When I first became a kinship carer it did take a while for me to remember I had to get permission for certain things that you take for granted with a grandchild, such as a sleepover at his aunt’s house for example, but now it comes as second nature to me.
Supporting and being supported
Kinship foster care has its challenges, however, I believe it is great as it means that the child can stay within the family circle, where possible. My grandson looks at it like he is living with his granny and grandad although he knows it is called kinship foster care and that social workers are involved. There has been plenty of support for not only us but also the whole family from his social worker and my link worker. It has really helped knowing that there is someone on the end of the phone if I need help or advice about anything.

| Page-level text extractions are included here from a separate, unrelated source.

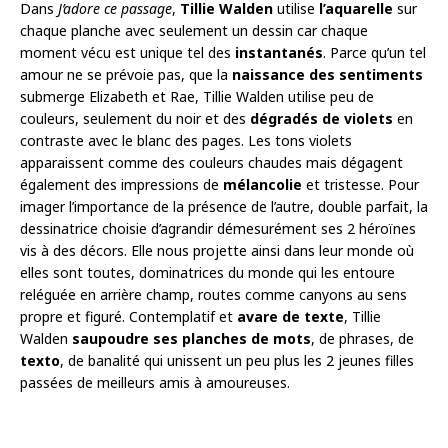
Dans
J’adore ce passage
,
Tillie Walden
utilise
l’aquarelle
sur
chaque planche avec seulement un dessin car chaque
moment vécu est unique tel des
instantanés
. Parce qu’un tel
amour ne se prévoie pas, que la
naissance des sentiments
submerge Elizabeth et Rae, Tillie Walden utilise peu de
couleurs, seulement du noir et des
dégradés de violets
en
contraste avec le blanc des pages. Les tons violets
apparaissent comme des couleurs chaudes mais dégagent
également des impressions de
mélancolie
et tristesse. Pour
imager l’importance de la présence de l’autre, double parfait, la
dessinatrice choisie d’agrandir démesurément ses 2 héroïnes
vis à des décors. Elle nous projette ainsi dans leur monde où
elles sont toutes, dominatrices du monde qui les entoure
reléguée en arrière champ, routes comme canyons au sens
propre et figuré. Contemplatif et
avare de texte
, Tillie
Walden
saupoudre ses planches de mots
, de phrases, de
texto
, de banalité qui unissent un peu plus les 2 jeunes filles
passées de meilleurs amis à amoureuses.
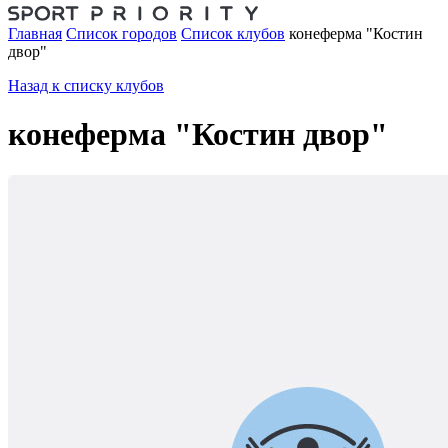
Главная
Список городов
Список клубов
конеферма "Костин
двор"
Назад к списку клубов
конеферма "Костин двор"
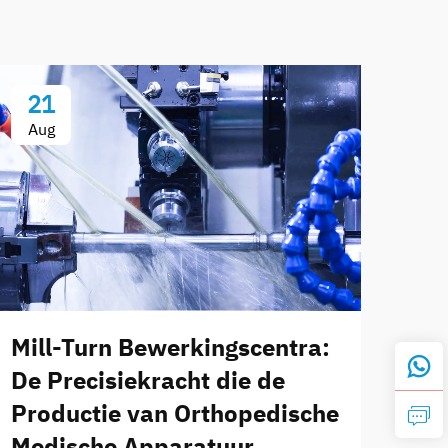
21
Aug
Mill-Turn Bewerkingscentra:
De Precisiekracht die de
Productie van Orthopedische
Medische Apparatuur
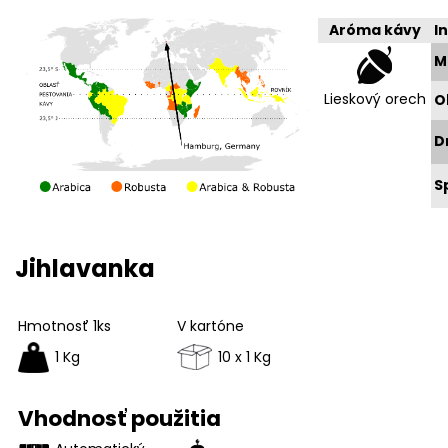
Aróma kávy
I
M
Lieskový orech
O
D
S
Jihlavanka
Hmotnosť 1ks
V kartóne
1 Kg
10 x 1 Kg
Vhodnosť použitia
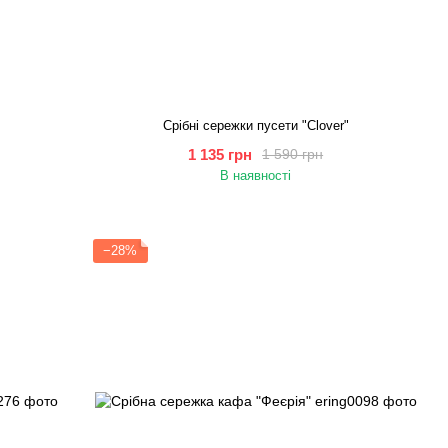
Срібні сережки пусети "Сlover"
1 135 грн
1 590 грн
В наявності
−28%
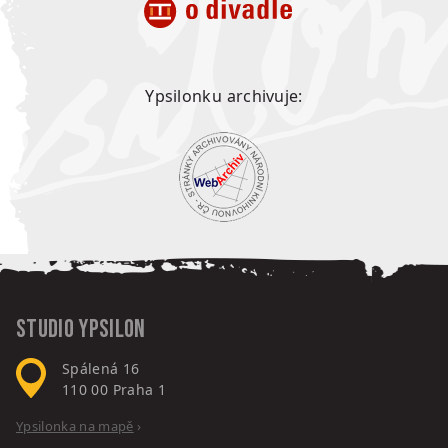
Ypsilonku archivuje:
Studio Ypsilon
Spálená 16
110 00
Praha 1
Ypsilonka na mapě
›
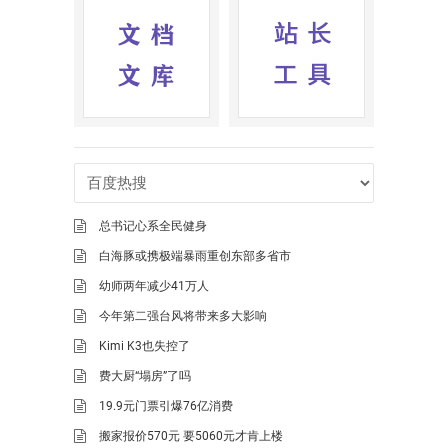
总书记心系全民健身
白海豚或携极端暴雨重创东部多省市
幼师两年减少41万人
今年第二强台风将带来多大影响
Kimi K3也失控了
费大厨“塌房”了吗
19.9元门票引爆76亿消费
搬家报价570元 要5060元才肯上楼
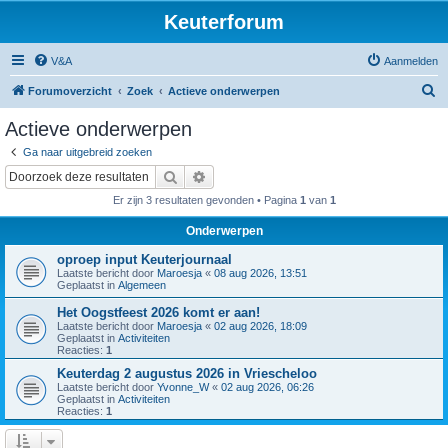
Keuterforum
V&A
Aanmelden
Z
Forumoverzicht
Zoek
Actieve onderwerpen
o
Actieve onderwerpen
e
Ga naar uitgebreid zoeken
k
Zoek
Uitgebreid zoeken
Er zijn 3 resultaten gevonden • Pagina
1
van
1
Onderwerpen
oproep input Keuterjournaal
Laatste bericht door
Maroesja
«
08 aug 2026, 13:51
Geplaatst in
Algemeen
Het Oogstfeest 2026 komt er aan!
Laatste bericht door
Maroesja
«
02 aug 2026, 18:09
Geplaatst in
Activiteiten
Reacties:
1
Keuterdag 2 augustus 2026 in Vriescheloo
Laatste bericht door
Yvonne_W
«
02 aug 2026, 06:26
Geplaatst in
Activiteiten
Reacties:
1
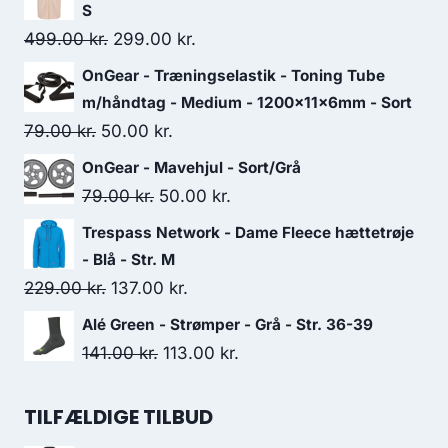
S
Original
Current
499.00
kr.
299.00
kr.
price
price
OnGear - Træningselastik - Toning Tube
was:
is:
m/håndtag - Medium - 1200x11x6mm - Sort
499.00 kr..
299.00 kr..
Original
Current
79.00
kr.
50.00
kr.
price
price
OnGear - Mavehjul - Sort/Grå
was:
is:
Original
Current
79.00
kr.
50.00
kr.
79.00 kr..
50.00 kr..
price
price
Trespass Network - Dame Fleece hættetrøje
was:
is:
- Blå - Str. M
79.00 kr..
50.00 kr..
Original
Current
229.00
kr.
137.00
kr.
price
price
Alé Green - Strømper - Grå - Str. 36-39
was:
is:
Original
Current
141.00
kr.
113.00
kr.
229.00 kr..
137.00 kr..
price
price
was:
is:
TILFÆLDIGE TILBUD
141.00 kr..
113.00 kr..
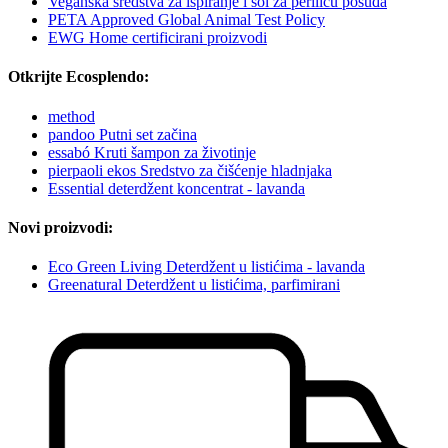
Veganska sredstva za ispiranje i sol za perilicu posuđa
PETA Approved Global Animal Test Policy
EWG Home certificirani proizvodi
Otkrijte Ecosplendo:
method
pandoo Putni set začina
essabó Kruti šampon za životinje
pierpaoli ekos Sredstvo za čišćenje hladnjaka
Essential deterdžent koncentrat - lavanda
Novi proizvodi:
Eco Green Living Deterdžent u listićima - lavanda
Greenatural Deterdžent u listićima, parfimirani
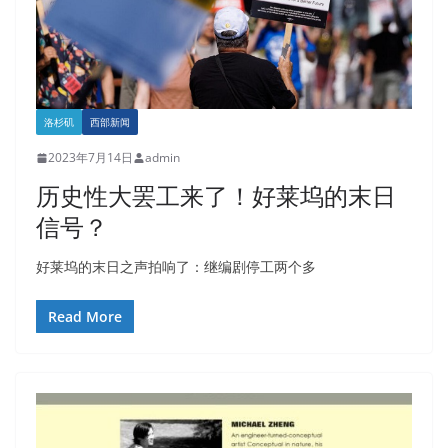
洛杉矶
西部新闻
2023年7月14日
admin
历史性大罢工来了！好莱坞的末日
信号？
好莱坞的末日之声拍响了：继编剧停工两个多
Read More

At the beginning I found it hard to report or ‘tell tales’ on my daughter when things weren’t going as they should have been. It is not an easy thing to do but now I realise it needs to be done in order to provide the best possible care to my grandson. The turning point for me was when a family member said: ‘If you don’t report it and can live with yourself if something happens then that’s okay, if not then you have to report it.’. These words have stuck with me and have really helped.
Looking back, I am extremely grateful that we could provide a safe place for our grandson and be there for him when he needed us the most. Staying within the family, close family and the extended family circle, is extremely important to me and this has given us the opportunity to become closer. To me he is my grandson first, then a child in foster care and that is how it will always be.